Linfedema: parte un “percorso di educazione terapeutica” per i pazienti oncologici

Il progetto

Linfedema: parte un “percorso di educazione terapeutica” per i pazienti oncologici

di redazione

Cinquecento pazienti, suddivisi in gruppi omogenei per caratteristiche cliniche, saranno seguiti per cinque anni con l’obiettivo di realizzare un “percorso di educazione terapeutica” per i malati oncologici a rischio o colpiti da linfedema degli arti: è quanto prevede il nuovo progetto di ricerca promosso dalla Fondazione per la medicina personalizzata-(Fmp), presentato venerdì 10 maggio a Roma.

Un team multidisciplinare di medici, chirurghi, fisioterapisti, psiconcologi, radiologi, nutrizionisti, genetisti e bioinformatici guiderà i pazienti e i caregiver lungo un percorso finalizzato alla prevenzione primaria del linfedema e allo sviluppo di una maggiore autonomia nella gestione della condizione clinica.

«Intendiamo migliorare la qualità della vita e al tempo stesso ridurre il peso della malattia sui sistemi sanitari» spiega Paolo Marchetti, presidente della Fmp e direttore scientifico dell’Istituto dermopatico dell’Immacolata-(Idi) di Roma. 

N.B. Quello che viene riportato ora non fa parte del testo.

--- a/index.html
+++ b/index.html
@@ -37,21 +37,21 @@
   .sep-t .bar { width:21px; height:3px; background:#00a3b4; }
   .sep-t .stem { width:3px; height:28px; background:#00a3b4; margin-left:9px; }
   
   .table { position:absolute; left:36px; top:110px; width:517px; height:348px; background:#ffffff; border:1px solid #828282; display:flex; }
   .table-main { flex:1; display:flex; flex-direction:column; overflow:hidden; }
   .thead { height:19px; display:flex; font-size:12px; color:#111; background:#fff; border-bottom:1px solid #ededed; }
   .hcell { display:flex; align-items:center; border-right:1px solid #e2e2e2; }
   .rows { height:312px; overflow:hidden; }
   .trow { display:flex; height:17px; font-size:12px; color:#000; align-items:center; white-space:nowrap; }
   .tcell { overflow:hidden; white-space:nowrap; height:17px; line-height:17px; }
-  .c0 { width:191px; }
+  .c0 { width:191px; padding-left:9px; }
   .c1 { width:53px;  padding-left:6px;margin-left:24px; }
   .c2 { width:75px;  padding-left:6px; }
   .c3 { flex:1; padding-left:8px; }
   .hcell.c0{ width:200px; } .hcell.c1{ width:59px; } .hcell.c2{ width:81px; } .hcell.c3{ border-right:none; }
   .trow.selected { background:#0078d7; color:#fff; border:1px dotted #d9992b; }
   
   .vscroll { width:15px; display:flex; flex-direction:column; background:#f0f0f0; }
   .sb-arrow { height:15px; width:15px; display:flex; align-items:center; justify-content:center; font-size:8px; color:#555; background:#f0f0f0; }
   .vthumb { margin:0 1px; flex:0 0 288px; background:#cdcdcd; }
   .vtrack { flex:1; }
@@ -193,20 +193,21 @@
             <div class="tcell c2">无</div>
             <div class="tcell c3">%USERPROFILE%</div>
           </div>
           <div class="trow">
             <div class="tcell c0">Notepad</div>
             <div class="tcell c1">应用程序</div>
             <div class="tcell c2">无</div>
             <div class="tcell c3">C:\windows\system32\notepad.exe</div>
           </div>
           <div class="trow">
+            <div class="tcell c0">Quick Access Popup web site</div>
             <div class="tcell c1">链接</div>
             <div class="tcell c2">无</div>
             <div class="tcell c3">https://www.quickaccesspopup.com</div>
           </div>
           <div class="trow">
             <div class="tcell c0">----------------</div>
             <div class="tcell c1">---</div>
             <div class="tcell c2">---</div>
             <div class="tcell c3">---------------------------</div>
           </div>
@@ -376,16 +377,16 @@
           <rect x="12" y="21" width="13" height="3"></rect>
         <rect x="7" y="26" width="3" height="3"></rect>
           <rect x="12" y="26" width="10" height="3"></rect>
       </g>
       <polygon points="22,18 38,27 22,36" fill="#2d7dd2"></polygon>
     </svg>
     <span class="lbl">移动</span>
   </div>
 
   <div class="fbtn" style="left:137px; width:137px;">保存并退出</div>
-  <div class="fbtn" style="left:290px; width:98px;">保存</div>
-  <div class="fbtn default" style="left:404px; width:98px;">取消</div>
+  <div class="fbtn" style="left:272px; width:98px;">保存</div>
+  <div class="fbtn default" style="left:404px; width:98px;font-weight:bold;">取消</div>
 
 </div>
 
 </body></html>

Nel nostro Paese si stimano ogni anno più di 40 mila nuove diagnosi di linfedema tra forme primarie e secondarie. È una patologia cronica ad andamento spontaneamente evolutivo e si caratterizza per un ristagno di fluidi nel tessuto sottocutaneo. Colpisce soprattutto gli arti superiori e inferiori. In Italia interessa una donna su cinque operata per carcinoma mammario, il 65% di quelle colpite da tumore ginecologico e il 40% degli uomini con neoplasia prostatica. Viene di solito diagnosticato in fase avanzata anche perché vi è la tendenza a sottovalutarlo.

Il linfedema, «non è un problema di salute secondario o un semplice danno estetico» avverte Federica De Galitiis, direttrice dell’Unità di Oncologia dell’Idi e «se viene trascurato può causare disabilità sia a livello fisico che psicologico».

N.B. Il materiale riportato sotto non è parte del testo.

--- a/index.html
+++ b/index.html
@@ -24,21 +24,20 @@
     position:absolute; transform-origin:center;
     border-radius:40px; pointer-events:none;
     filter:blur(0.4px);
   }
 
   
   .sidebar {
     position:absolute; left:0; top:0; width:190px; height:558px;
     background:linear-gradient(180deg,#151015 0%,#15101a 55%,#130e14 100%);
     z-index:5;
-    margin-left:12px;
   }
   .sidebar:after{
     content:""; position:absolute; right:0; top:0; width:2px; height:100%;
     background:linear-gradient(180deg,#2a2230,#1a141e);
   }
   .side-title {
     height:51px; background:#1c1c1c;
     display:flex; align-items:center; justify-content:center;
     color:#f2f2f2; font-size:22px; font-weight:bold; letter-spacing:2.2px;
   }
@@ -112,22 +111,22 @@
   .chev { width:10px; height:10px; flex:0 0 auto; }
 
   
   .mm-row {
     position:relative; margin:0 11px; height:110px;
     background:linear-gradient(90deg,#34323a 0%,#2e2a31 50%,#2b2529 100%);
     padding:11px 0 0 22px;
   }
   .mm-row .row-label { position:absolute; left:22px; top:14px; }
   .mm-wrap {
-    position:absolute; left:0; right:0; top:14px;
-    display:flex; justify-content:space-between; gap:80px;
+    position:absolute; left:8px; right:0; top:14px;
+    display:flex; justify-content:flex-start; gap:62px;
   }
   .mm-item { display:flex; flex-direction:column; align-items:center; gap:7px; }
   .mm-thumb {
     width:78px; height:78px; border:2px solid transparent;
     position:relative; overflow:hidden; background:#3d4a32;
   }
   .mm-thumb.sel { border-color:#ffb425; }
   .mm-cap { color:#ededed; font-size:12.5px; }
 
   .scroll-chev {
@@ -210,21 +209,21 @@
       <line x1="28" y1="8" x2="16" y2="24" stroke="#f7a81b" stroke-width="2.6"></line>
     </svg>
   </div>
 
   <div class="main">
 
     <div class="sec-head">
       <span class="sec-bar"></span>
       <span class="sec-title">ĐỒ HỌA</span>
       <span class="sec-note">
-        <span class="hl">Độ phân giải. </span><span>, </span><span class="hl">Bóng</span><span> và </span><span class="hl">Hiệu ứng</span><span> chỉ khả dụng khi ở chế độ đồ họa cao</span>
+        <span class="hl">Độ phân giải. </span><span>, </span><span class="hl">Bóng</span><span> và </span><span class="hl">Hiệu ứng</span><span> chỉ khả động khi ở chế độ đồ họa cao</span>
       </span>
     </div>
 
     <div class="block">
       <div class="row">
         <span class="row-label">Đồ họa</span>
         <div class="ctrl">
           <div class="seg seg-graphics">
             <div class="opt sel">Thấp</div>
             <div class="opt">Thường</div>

«Vogliamo arrivare a un nuovo Percorso basato su un approccio proattivo alla cronicità» precisa Annarita Panebianco, direttrice sanitaria dell’Idi. «Risulta perciò essenziale la sinergia di azione tra il personale medico-sanitario, i pazienti, i caregiver e le associazioni dei malati – sottolinea - che insieme diventano parte integrante e attiva di un percorso assistenziale condiviso».

Le cure «vanno dalla fisioterapia alla chirurgia passando per l’uso di alcuni farmaci specifici» aggiunge  Roberto Bartoletti, fisioterapista dell’Ambulatorio di Prevenzione, diagnosi e cura del linfedema e del flebolinfedema dell’Idi, ai quali si aggiungono «piccoli accorgimenti che i pazienti possono mettere in atto nella quotidianità per migliorare la propria condizione. Il trattamento del linfedema – conclude - si avvale anche del rispetto di adeguati stili di vita, in particolare l’igiene alimentare e fisica».